Consumers have severely restricted their expenses in January, which according to a report by the trade department on Friday shows a potential weakening of economic growth.

For the month, retail turnover rose by 0.9% compared to a profit of 0.7% in December, even worse than the estimate of Dow Jones for a decrease of 0.2%. The sales are adjusted for a seasonality, but no inflation for a month in which prices rose by 0.5%.

With the exception of cars, prices fell by 0.4%, also far away from the consensus forecast for an increase of 0.3%. A “control” measurement, which uses several not important categories and pay directly in calculations for gross domestic products after an increase in 0.8% revised upwards.

Since consumer expenses are about two thirds of all economic activities in the United States, sales in the first quarter indicate a potential weakening of growth.

The receipts for sporting goods, music and bookstores fell 4.6% per month, while online sales offices decreased by 1.9% and motor vehicles and parts expenses decreased by 2.8%. Both gave petrol stations as well as food and drinking companies by 0.9%.

The stock exchange futures in a slightly negative area after the release, while the financial fees have lost the ground. Dealers increased the bets that the Federal Reserve could reduce interest rates again in June.

“The drop was dramatic, but several mitigating factors show that there is no reason for the alarm. Part of it can be able to get a car sales in January after an unusual increase in December due to incentives for fat District, “said,” said, “said,” said, “said,” said, “said,”, “said,” said, “said,” said, ” “Said,” said, “said,” said, “,” said, “said,” said, “said,” said, “said,” said, ” said “, said,” said, “said,” said “Robert Frick, corporate economist at Navy Federal Credit Union. “Especially when you consider that December has been revised, the roll average of consumer expenses remains solid,” added Frick.

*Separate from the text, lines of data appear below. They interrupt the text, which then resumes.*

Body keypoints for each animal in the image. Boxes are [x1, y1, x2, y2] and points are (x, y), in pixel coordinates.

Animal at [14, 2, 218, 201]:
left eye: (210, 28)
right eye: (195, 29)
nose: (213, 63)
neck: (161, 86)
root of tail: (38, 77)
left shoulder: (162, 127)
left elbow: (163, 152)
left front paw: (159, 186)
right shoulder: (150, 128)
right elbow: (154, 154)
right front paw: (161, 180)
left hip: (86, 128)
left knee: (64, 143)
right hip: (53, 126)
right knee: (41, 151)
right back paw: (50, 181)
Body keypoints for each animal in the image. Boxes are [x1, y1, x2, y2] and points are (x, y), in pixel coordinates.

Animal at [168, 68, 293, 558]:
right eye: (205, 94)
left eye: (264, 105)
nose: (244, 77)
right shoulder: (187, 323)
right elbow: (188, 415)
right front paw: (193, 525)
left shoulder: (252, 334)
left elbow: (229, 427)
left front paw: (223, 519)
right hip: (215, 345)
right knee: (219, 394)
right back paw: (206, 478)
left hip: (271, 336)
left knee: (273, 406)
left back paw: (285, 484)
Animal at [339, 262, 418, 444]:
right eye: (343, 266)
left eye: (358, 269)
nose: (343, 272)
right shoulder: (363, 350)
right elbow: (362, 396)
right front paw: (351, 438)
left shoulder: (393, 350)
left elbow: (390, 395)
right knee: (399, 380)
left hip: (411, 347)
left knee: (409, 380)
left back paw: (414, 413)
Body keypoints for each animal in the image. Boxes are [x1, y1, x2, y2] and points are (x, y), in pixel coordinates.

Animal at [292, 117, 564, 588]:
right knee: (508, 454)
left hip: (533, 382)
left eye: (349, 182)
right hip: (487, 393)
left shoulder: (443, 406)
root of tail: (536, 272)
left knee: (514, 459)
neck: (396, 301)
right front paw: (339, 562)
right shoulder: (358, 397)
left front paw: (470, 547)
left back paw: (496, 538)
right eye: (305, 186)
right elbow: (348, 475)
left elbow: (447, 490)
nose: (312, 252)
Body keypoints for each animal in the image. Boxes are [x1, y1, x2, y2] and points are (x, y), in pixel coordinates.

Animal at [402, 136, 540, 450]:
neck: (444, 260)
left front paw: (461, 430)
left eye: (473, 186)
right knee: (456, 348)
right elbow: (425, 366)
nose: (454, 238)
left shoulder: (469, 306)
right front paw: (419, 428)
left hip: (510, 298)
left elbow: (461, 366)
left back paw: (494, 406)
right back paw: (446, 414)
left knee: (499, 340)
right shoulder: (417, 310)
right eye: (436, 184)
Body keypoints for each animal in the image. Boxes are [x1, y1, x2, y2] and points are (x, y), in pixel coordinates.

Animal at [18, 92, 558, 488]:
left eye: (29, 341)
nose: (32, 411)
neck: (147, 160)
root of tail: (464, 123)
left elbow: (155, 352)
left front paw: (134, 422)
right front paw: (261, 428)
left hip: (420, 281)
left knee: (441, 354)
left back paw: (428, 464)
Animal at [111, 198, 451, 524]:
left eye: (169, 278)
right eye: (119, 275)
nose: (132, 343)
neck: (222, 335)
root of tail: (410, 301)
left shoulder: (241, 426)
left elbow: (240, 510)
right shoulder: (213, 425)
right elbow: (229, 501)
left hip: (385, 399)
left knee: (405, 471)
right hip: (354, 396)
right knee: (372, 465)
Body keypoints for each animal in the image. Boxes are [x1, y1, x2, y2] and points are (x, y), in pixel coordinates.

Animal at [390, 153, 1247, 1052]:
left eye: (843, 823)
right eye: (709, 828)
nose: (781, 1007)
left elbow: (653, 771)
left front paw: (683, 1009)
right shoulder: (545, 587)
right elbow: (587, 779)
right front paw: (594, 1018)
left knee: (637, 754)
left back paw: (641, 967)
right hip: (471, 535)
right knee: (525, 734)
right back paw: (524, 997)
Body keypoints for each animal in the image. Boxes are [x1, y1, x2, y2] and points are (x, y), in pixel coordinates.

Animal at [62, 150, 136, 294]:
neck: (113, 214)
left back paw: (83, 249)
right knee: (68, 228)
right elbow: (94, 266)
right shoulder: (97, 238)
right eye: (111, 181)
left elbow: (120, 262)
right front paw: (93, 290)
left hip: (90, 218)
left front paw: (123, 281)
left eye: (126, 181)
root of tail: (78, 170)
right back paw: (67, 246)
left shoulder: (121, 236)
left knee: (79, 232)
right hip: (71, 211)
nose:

Inflation remains the 2% giel of the Fed. The consumer price index recorded a profit of 0.5% in January and showed an annual inflation rate of 3%. However, the producer price index, a proxy for wholesale prices, showed some softening from the most important pipeline inputs.

In other business news on Friday, the Bureau of Labor Statistics reported that import prices corresponded to 0.3% in January, which corresponds to expectations for the largest one -month step since April 2024. Import prices rose by 1.9% on a previous year.

Fuel prices rose by 3.2%per month, as did the greatest profit since April 2024. Food, feed and beverage costs rose by 0.2%in December after an increase of 3%.

Export prices also rose and rose by 1.3%.